[Task requirements]
[1] Print every line of the entries word for word, leaving out the picture lines.
[2] Supply what follows the last sentence of the Hannah Arendt biography synopsis.

[Text shown]
Synopses & Reviews
Part of James Atlas’s Icons series, a biography of one of the leading intellectuals in postwar America, and the author of the controversial Eichmann in Jerusalem. Hannah Arendt was an eminent philosopher, a distinguished professor, and a famous journalist. When she wrote about the trial of the Nazi war criminal Adolph Eichmann she not only recorded history but changed it. Her major works, The Origin of Totalitarianism and The Human Condition, belong among the classics of Western thought. When she died in 1975 at the age of 69, she was revered as one of the major intellectual figures of her day.

[Material for the task]
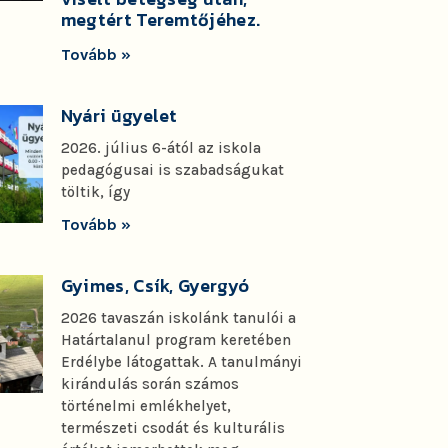
megtért Teremtőjéhez.
Tovább »
Nyári ügyelet
2026. július 6-ától az iskola
pedagógusai is szabadságukat
töltik, így
Tovább »
Gyimes, Csík, Gyergyó
2026 tavaszán iskolánk tanulói a
Határtalanul program keretében
Erdélybe látogattak. A tanulmányi
kirándulás során számos
történelmi emlékhelyet,
természeti csodát és kulturális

[Responses to the tasks]
[1]
megtért Teremtőjéhez.
Tovább »
Nyári ügyelet
2026. július 6-ától az iskola
pedagógusai is szabadságukat
töltik, így
Tovább »
Gyimes, Csík, Gyergyó
2026 tavaszán iskolánk tanulói a
Határtalanul program keretében
Erdélybe látogattak. A tanulmányi
kirándulás során számos
történelmi emlékhelyet,
természeti csodát és kulturális

[2]
In Anne Heller’s skilled telling, she was also an outsized personality, fearless and indifferent to the opinions of others. As a student in Germany, she had a controversial affair with her professor, the philosopher Martin Heidegger, a supporter of the Nazi party. Barred from teaching because she was Jewish, she fled to France and, later, to New York. She made her way in the world of émigré Jews with force; Eichmann in Jerusalem, first published in The New Yorker, invoked a phrase — “the banality of evil” — that would forever alter how we view the Holocaust. Heller, the biographer of Ayn Rand, is accustomed to dealing with strong women; her portrait of Arendt engages both her private life — the philosopher Karl Jaspers was one of her professors, Mary McCarthy was her closest friend — and her role as a public intellectual in postwar New York. One of her most important books was a collection of biographical essays called Men in Dark Times; Arendt, too, lived through dark times, but managed to bring light.
Synopsis
A biography of one of the leading intellectuals in postwar America, author of the controversial Eichmann in Jerusalem, which introduced the concept of banality of evil, changing in a single phrase our view of humanity.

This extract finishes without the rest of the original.